## WHAT YOU NEED TO DO
Within the entries below, the lines from the one with "left shoulder: (221, 245)" through the one with "neck: (35, 253)" are to be set down exactly, both ends kept.

## AVAILABLE DATA
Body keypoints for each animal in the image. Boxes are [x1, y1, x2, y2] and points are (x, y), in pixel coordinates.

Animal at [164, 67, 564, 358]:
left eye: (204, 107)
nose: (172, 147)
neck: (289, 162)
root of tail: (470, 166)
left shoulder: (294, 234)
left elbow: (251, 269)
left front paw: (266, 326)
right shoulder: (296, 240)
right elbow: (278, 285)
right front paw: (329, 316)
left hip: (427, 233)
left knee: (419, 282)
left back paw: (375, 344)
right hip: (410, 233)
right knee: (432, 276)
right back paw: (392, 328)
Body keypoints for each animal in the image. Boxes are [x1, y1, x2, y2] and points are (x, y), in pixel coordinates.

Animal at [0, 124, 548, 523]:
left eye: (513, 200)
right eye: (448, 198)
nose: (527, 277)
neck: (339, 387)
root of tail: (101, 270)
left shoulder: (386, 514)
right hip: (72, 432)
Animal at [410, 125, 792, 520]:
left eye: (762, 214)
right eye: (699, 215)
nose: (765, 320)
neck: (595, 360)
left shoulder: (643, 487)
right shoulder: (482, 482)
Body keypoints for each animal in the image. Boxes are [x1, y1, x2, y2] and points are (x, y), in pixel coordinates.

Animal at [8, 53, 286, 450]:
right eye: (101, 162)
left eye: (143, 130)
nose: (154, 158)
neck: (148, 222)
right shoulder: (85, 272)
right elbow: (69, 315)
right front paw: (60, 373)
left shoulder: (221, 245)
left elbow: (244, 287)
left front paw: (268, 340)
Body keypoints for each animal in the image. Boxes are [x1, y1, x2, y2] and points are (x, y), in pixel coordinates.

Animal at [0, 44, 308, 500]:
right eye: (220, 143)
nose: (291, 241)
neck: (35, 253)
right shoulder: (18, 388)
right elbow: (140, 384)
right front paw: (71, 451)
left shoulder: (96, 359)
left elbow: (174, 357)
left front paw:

---

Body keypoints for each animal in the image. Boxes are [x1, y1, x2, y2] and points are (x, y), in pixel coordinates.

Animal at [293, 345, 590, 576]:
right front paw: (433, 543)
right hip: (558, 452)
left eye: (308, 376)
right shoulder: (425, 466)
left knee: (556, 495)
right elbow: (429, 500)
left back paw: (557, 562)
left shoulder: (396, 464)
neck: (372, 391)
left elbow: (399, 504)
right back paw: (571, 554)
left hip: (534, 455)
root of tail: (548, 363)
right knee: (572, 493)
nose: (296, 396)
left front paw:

## COMPLETED TASK
left shoulder: (221, 245)
left elbow: (244, 287)
left front paw: (268, 340)
Body keypoints for each animal in the image. Boxes are [x1, y1, x2, y2] and points are (x, y), in pixel coordinates.

Animal at [0, 44, 308, 500]:
right eye: (220, 143)
nose: (291, 241)
neck: (35, 253)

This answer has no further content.